Au sujet de la lutte contre l’immigration irrégulière, le Premier ministre a aussi annoncé plusieurs mesures, certaines déjà existantes. Ainsi, François Bayrou veut mettre en place « un plan d’action spécial pour renforcer le niveau d’exécution des Obligations de quitter le territoire français (OQTF) » – l’an dernier en France, sur environ 140 000 OQTF prononcées, moins de 7 % ont été exécutées, selon l’Office français de l’immigration et de l’intégration (Ofii).

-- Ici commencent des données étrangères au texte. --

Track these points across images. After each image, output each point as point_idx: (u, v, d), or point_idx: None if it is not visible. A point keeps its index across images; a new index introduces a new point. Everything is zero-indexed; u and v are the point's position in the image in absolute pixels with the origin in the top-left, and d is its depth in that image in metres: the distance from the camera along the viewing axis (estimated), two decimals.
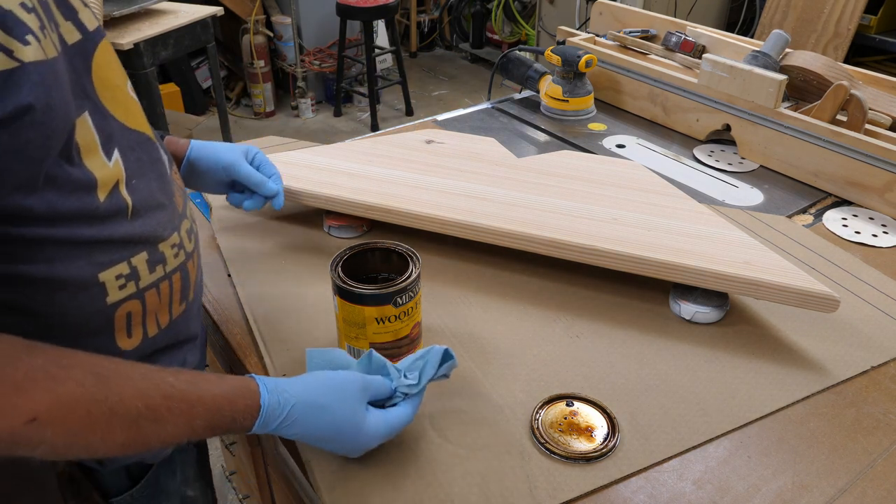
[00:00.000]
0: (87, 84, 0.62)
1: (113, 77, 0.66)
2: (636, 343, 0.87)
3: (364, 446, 0.69)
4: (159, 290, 0.68)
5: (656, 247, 0.91)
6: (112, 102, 0.64)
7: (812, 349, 0.86)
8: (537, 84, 1.57)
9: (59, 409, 0.52)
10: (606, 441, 0.73)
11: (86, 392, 0.54)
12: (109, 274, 0.62)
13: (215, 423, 0.61)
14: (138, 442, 0.57)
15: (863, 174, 1.14)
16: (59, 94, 0.55)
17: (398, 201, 1.01)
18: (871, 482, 0.70)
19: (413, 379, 0.70)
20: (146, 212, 0.66)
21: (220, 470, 1.95)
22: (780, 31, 1.30)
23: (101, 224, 0.61)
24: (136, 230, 0.64)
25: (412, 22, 4.99)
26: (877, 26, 2.87)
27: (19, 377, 0.51)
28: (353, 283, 0.76)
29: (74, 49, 0.61)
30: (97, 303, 0.62)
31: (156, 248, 0.67)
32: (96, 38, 0.64)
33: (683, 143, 1.40)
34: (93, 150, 0.60)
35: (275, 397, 0.64)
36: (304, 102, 4.12)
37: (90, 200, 0.60)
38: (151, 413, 0.57)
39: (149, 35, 2.61)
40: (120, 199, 0.63)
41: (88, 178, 0.59)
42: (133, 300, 0.65)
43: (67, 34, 0.60)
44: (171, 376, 0.60)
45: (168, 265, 0.68)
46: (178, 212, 0.71)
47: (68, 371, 0.54)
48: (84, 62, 0.62)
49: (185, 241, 0.72)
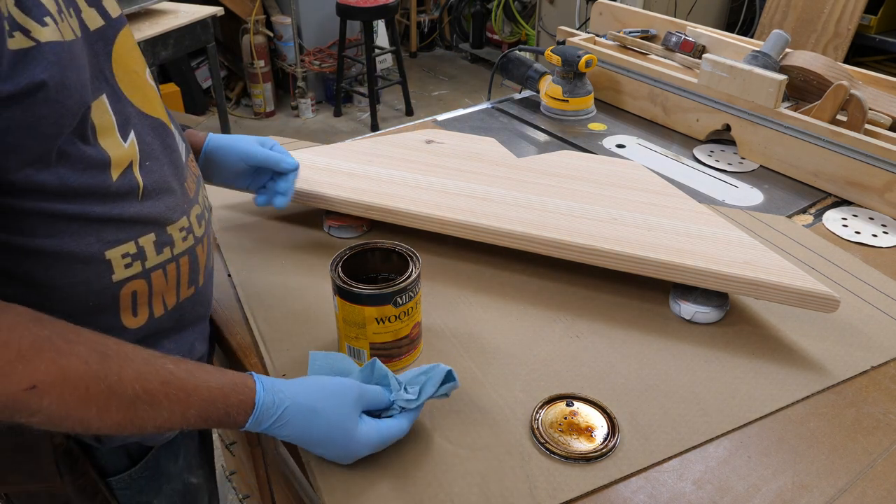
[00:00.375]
0: (107, 69, 0.63)
1: (132, 63, 0.67)
2: (636, 343, 0.87)
3: (355, 454, 0.69)
4: (166, 271, 0.69)
5: (656, 247, 0.91)
6: (130, 87, 0.66)
7: (812, 349, 0.86)
8: (537, 84, 1.57)
9: (59, 380, 0.54)
10: (606, 441, 0.73)
11: (88, 368, 0.55)
12: (116, 252, 0.64)
13: (208, 415, 0.62)
14: (133, 424, 0.58)
15: (863, 174, 1.14)
16: (75, 75, 0.57)
17: (398, 201, 1.01)
18: (871, 482, 0.70)
19: (413, 394, 0.70)
20: (157, 194, 0.67)
21: (221, 470, 1.95)
22: (780, 31, 1.30)
23: (112, 202, 0.63)
24: (146, 211, 0.66)
25: (412, 22, 4.99)
26: (877, 26, 2.87)
27: (25, 345, 0.53)
28: (353, 283, 0.76)
29: (96, 34, 0.63)
30: (103, 279, 0.64)
31: (164, 230, 0.68)
32: (118, 25, 0.66)
33: (683, 143, 1.40)
34: (109, 131, 0.62)
35: (270, 396, 0.65)
36: (304, 102, 4.12)
37: (103, 178, 0.61)
38: (148, 396, 0.58)
39: (149, 35, 2.61)
40: (133, 178, 0.64)
41: (103, 156, 0.61)
42: (139, 279, 0.66)
43: (90, 20, 0.62)
44: (172, 364, 0.61)
45: (176, 248, 0.70)
46: (190, 197, 0.73)
47: (73, 346, 0.56)
48: (105, 47, 0.64)
49: (195, 225, 0.73)
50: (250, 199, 1.15)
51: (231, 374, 0.65)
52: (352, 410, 0.68)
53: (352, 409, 0.68)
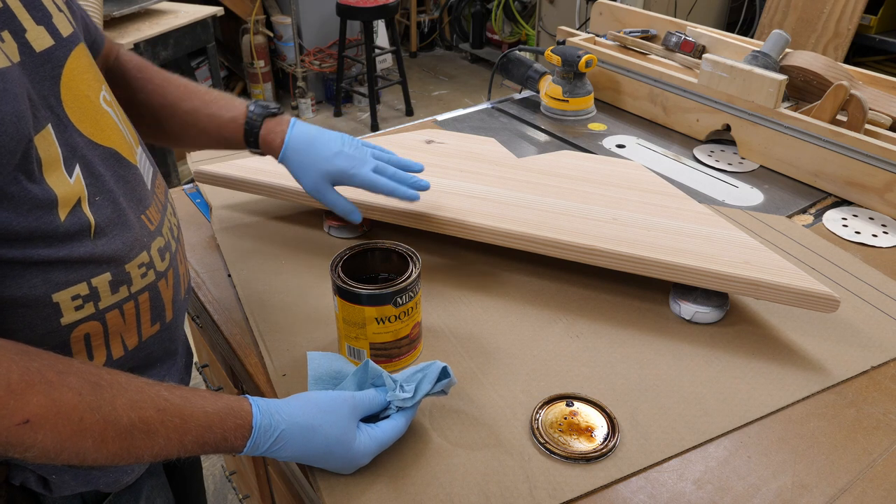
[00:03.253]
0: (52, 95, 0.59)
1: (84, 87, 0.63)
2: (636, 343, 0.87)
3: (356, 464, 0.69)
4: (123, 311, 0.65)
5: (656, 247, 0.91)
6: (79, 114, 0.62)
7: (812, 349, 0.86)
8: (537, 84, 1.57)
9: (53, 413, 0.52)
10: (606, 441, 0.73)
11: (81, 399, 0.53)
12: (65, 294, 0.60)
13: (206, 441, 0.60)
14: (130, 453, 0.57)
15: (863, 174, 1.14)
16: (10, 107, 0.52)
17: (398, 201, 1.01)
18: (871, 482, 0.70)
19: (409, 392, 0.70)
20: (111, 230, 0.63)
21: (220, 470, 1.95)
22: (780, 31, 1.30)
23: (60, 244, 0.58)
24: (99, 249, 0.61)
25: (412, 22, 4.99)
26: (877, 26, 2.87)
27: (14, 379, 0.51)
28: (353, 283, 0.76)
29: (42, 57, 0.58)
30: (50, 323, 0.60)
31: (121, 269, 0.64)
32: (70, 44, 0.61)
33: (683, 143, 1.40)
34: (54, 166, 0.57)
35: (266, 419, 0.64)
36: (304, 102, 4.12)
37: (50, 219, 0.57)
38: (144, 425, 0.57)
39: (149, 35, 2.61)
40: (82, 216, 0.60)
41: (49, 195, 0.57)
42: (92, 321, 0.62)
43: (37, 40, 0.57)
44: (166, 391, 0.60)
45: (134, 286, 0.65)
46: (150, 230, 0.68)
47: (64, 377, 0.54)
48: (53, 70, 0.59)
49: (157, 260, 0.68)
50: (250, 199, 1.15)
51: (226, 399, 0.63)
52: (348, 423, 0.67)
53: (348, 421, 0.67)
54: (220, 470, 1.96)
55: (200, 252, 1.06)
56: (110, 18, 2.56)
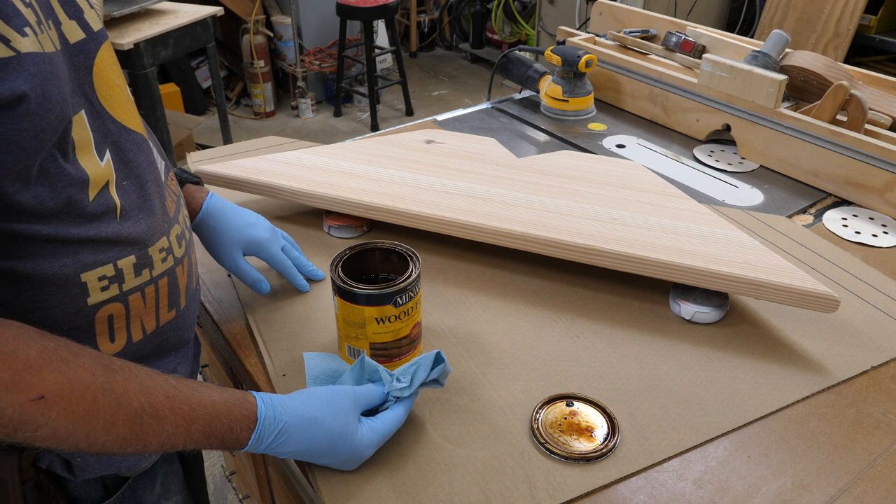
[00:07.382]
0: (87, 83, 0.62)
1: (114, 77, 0.66)
2: (636, 343, 0.87)
3: (359, 457, 0.69)
4: (144, 294, 0.67)
5: (656, 247, 0.91)
6: (111, 102, 0.64)
7: (812, 349, 0.86)
8: (537, 84, 1.57)
9: (67, 390, 0.53)
10: (606, 441, 0.73)
11: (94, 380, 0.55)
12: (92, 275, 0.62)
13: (212, 431, 0.61)
14: (138, 439, 0.57)
15: (863, 174, 1.14)
16: (56, 88, 0.55)
17: (398, 201, 1.01)
18: (871, 482, 0.70)
19: (405, 382, 0.71)
20: (136, 214, 0.65)
21: (220, 470, 1.95)
22: (780, 31, 1.30)
23: (87, 223, 0.61)
24: (125, 231, 0.64)
25: (412, 22, 4.99)
26: (877, 26, 2.87)
27: (33, 355, 0.52)
28: (353, 283, 0.76)
29: (76, 48, 0.61)
30: (78, 303, 0.62)
31: (144, 251, 0.66)
32: (100, 38, 0.64)
33: (683, 143, 1.40)
34: (87, 149, 0.60)
35: (271, 411, 0.65)
36: (304, 102, 4.12)
37: (80, 198, 0.60)
38: (153, 410, 0.58)
39: (149, 35, 2.61)
40: (109, 198, 0.62)
41: (81, 174, 0.59)
42: (115, 303, 0.65)
43: (70, 33, 0.60)
44: (174, 380, 0.61)
45: (155, 269, 0.68)
46: (170, 217, 0.71)
47: (78, 358, 0.55)
48: (86, 61, 0.62)
49: (175, 246, 0.71)
50: (250, 199, 1.15)
51: (232, 391, 0.65)
52: (350, 415, 0.68)
53: (350, 413, 0.68)
54: (220, 470, 1.96)
55: (200, 252, 1.06)
56: (110, 18, 2.56)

Pour ce faire, le chef du gouvernement a affirmé que « des arbitrages seront pris pour atteindre la cible de 3 000 places de rétention en 2027 et des évolutions juridiques seront préparées pour pouvoir maintenir en rétention les publics dangereux jusqu’à leur expulsion effective du territoire. ».

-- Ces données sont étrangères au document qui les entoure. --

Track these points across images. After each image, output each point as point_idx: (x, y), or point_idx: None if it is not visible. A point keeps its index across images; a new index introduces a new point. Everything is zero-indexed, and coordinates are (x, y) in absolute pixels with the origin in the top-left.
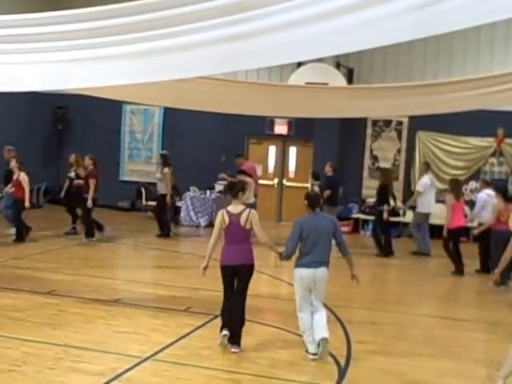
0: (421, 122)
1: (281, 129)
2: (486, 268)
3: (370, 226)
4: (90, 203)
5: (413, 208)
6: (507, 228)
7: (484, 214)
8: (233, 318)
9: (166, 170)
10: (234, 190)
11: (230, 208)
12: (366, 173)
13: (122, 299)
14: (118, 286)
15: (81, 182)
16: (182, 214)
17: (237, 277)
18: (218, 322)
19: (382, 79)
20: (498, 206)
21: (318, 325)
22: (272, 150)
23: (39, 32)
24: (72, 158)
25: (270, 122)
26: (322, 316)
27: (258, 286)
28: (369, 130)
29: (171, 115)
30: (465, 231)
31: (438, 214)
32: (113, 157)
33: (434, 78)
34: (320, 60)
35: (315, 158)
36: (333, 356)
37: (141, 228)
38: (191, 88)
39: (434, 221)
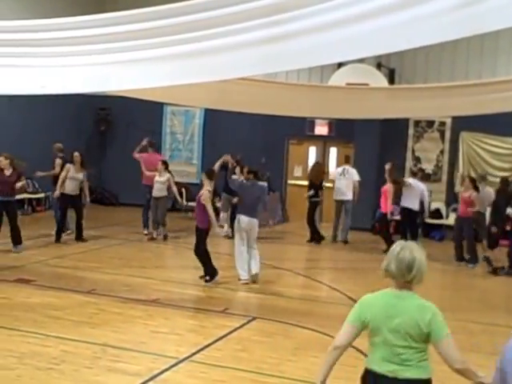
0: (464, 123)
1: (321, 129)
2: None
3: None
4: None
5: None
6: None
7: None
8: None
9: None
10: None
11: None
12: (407, 174)
13: (160, 299)
14: (157, 286)
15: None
16: (221, 215)
17: None
18: (256, 323)
19: (424, 79)
20: (475, 196)
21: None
22: (312, 151)
23: (82, 35)
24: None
25: (310, 122)
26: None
27: (296, 287)
28: (411, 131)
29: (212, 116)
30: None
31: None
32: None
33: (478, 77)
34: (361, 60)
35: (356, 159)
36: None
37: (181, 228)
38: (232, 89)
39: None
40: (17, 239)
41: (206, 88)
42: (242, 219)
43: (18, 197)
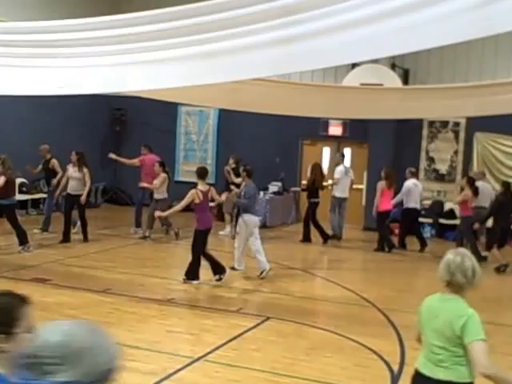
0: (479, 123)
1: (335, 130)
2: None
3: (426, 229)
4: None
5: None
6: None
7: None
8: None
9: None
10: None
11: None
12: (421, 174)
13: (175, 299)
14: (172, 286)
15: None
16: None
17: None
18: (270, 323)
19: (439, 80)
20: (467, 194)
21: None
22: (326, 152)
23: (98, 36)
24: None
25: (324, 123)
26: None
27: (310, 288)
28: (425, 131)
29: (226, 116)
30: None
31: None
32: (168, 158)
33: (493, 78)
34: (375, 61)
35: (370, 160)
36: (386, 362)
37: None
38: (246, 89)
39: None
40: (22, 239)
41: (220, 88)
42: (254, 219)
43: (35, 197)
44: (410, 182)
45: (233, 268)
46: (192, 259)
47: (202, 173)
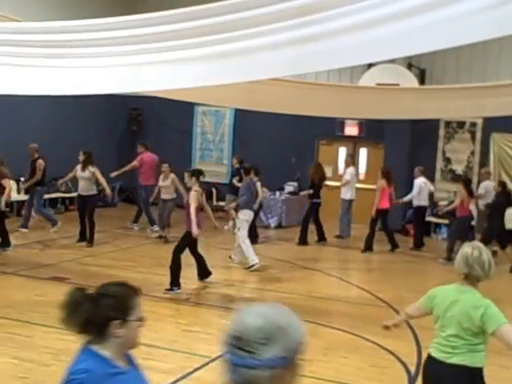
0: (496, 124)
1: (351, 130)
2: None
3: (443, 230)
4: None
5: None
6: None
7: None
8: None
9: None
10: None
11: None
12: (438, 175)
13: (191, 298)
14: (189, 285)
15: None
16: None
17: None
18: None
19: (456, 80)
20: (462, 194)
21: None
22: (342, 152)
23: (114, 36)
24: None
25: (340, 123)
26: None
27: (325, 287)
28: (441, 132)
29: (242, 116)
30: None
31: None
32: (185, 158)
33: (510, 78)
34: (391, 61)
35: (386, 160)
36: (403, 363)
37: (212, 228)
38: (262, 89)
39: None
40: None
41: (236, 88)
42: (250, 214)
43: (52, 196)
44: (420, 181)
45: (249, 267)
46: (171, 265)
47: (198, 174)
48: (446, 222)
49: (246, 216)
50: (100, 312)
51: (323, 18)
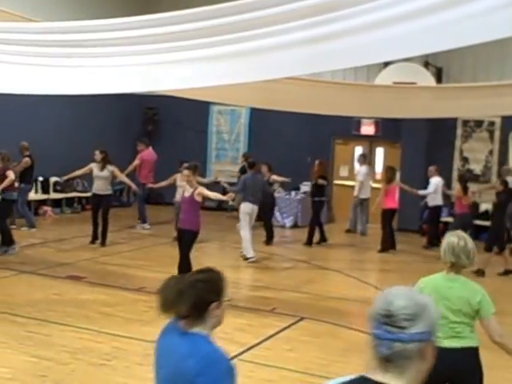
0: None
1: (368, 129)
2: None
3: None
4: None
5: None
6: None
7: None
8: None
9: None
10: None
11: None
12: (455, 175)
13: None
14: None
15: None
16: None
17: None
18: (304, 324)
19: (473, 78)
20: (458, 191)
21: None
22: (358, 151)
23: (130, 36)
24: None
25: (356, 122)
26: None
27: (344, 288)
28: (459, 131)
29: (257, 115)
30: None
31: None
32: (200, 157)
33: None
34: (408, 59)
35: (403, 159)
36: None
37: (227, 228)
38: (278, 88)
39: None
40: (5, 239)
41: (251, 87)
42: (247, 206)
43: (68, 195)
44: (436, 180)
45: (246, 259)
46: (183, 265)
47: (195, 169)
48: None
49: (244, 209)
50: (203, 296)
51: (337, 17)
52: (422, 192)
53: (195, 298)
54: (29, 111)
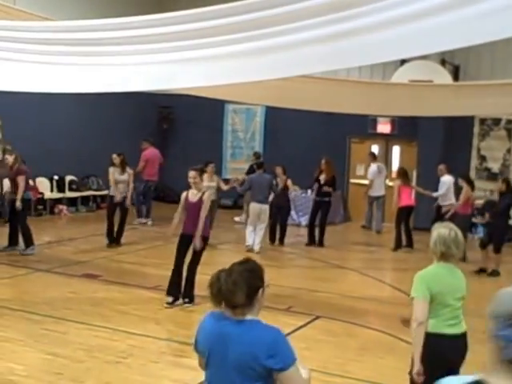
0: None
1: (384, 128)
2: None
3: (479, 229)
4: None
5: None
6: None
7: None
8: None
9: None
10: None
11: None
12: (473, 173)
13: None
14: None
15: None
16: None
17: None
18: (320, 322)
19: (491, 76)
20: (467, 192)
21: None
22: (374, 150)
23: (146, 34)
24: None
25: (372, 120)
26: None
27: (360, 287)
28: (476, 129)
29: (273, 114)
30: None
31: None
32: (215, 156)
33: None
34: (424, 57)
35: (419, 158)
36: None
37: (242, 226)
38: (293, 87)
39: None
40: (27, 241)
41: (266, 85)
42: (254, 206)
43: (84, 194)
44: (447, 179)
45: (249, 250)
46: (191, 277)
47: (203, 171)
48: (483, 221)
49: (252, 209)
50: (253, 284)
51: (356, 15)
52: (435, 194)
53: (248, 286)
54: (42, 110)
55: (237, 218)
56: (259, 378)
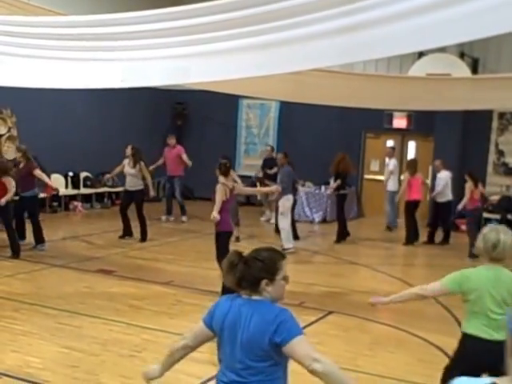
0: None
1: (400, 122)
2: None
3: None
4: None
5: None
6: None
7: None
8: None
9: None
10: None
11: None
12: (490, 168)
13: None
14: None
15: None
16: (296, 210)
17: None
18: (332, 318)
19: (510, 68)
20: (470, 188)
21: None
22: (390, 145)
23: (159, 28)
24: None
25: (388, 115)
26: None
27: (372, 282)
28: (494, 123)
29: (287, 109)
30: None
31: None
32: (229, 152)
33: None
34: (442, 50)
35: (436, 153)
36: (449, 357)
37: (255, 222)
38: (308, 81)
39: None
40: (38, 237)
41: (281, 80)
42: (290, 198)
43: (98, 190)
44: (444, 174)
45: (283, 249)
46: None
47: (225, 169)
48: (498, 217)
49: (287, 201)
50: (251, 272)
51: (371, 6)
52: (434, 193)
53: (242, 273)
54: (57, 107)
55: (262, 218)
56: (268, 357)
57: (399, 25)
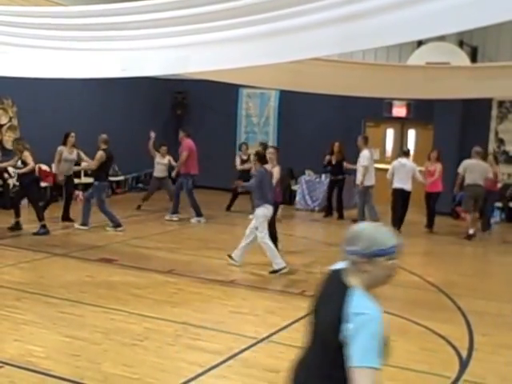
0: None
1: (399, 111)
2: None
3: (496, 213)
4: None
5: None
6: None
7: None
8: None
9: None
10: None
11: None
12: (490, 157)
13: (237, 280)
14: (235, 268)
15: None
16: (297, 198)
17: None
18: None
19: (510, 57)
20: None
21: None
22: (390, 134)
23: (160, 17)
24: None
25: (388, 104)
26: None
27: None
28: (494, 112)
29: (287, 98)
30: None
31: None
32: (229, 141)
33: None
34: (441, 38)
35: (435, 142)
36: (454, 347)
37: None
38: (308, 70)
39: None
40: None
41: (281, 69)
42: (262, 210)
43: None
44: (397, 162)
45: (275, 271)
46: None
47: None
48: (500, 205)
49: (257, 212)
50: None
51: None
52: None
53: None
54: (57, 97)
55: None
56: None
57: (400, 13)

Cette mesure avait déjà été annoncée en octobre 2023 par le ministre de l’Intérieur de l’époque, Gérald Darmanin.

Ce dernier avait même listé les 11 villes françaises où se situeraient ces nouveaux centres de rétention (CRA) : Dijon, Oissel, Nantes, Béziers, Aix-en-Provence, Goussainville, Nice, Olivet, Mérignac, ainsi que dans le Dunkerquois et à Mayotte.

Enfin, les autorités veulent généraliser le recours à la « force frontière » « à l’ensemble des frontières de l’hexagone ».

Cette unité « reposera sur un état-major national et sur une doctrine d’emploi qui permettra de mobiliser plusieurs centaines de renforts à nos frontières, issus de la police, de la gendarmerie, des douanes et des armées, avec la possibilité de faire appel à des réservistes. »

Cette « force frontière » est déjà expérimentée à la frontière franco-italienne, depuis près de deux ans.

Elle est dénoncée par les associations qui avaient alors fustigé des « mesures de contrôle et de surveillance mises en place au détriment du respect des droits » des migrants. « On assiste toujours aux mêmes pratiques illégales : privations de liberté sans cadre légal et sans la présence d’un avocat, refoulements de mineurs, entretiens expéditifs, restrictions pour déposer une demande d’asile, contrôles discriminatoires… », avait détaillé à InfoMigrants Agnès Lerolle, coordinatrice de cinq ONG à la frontière franco-italienne.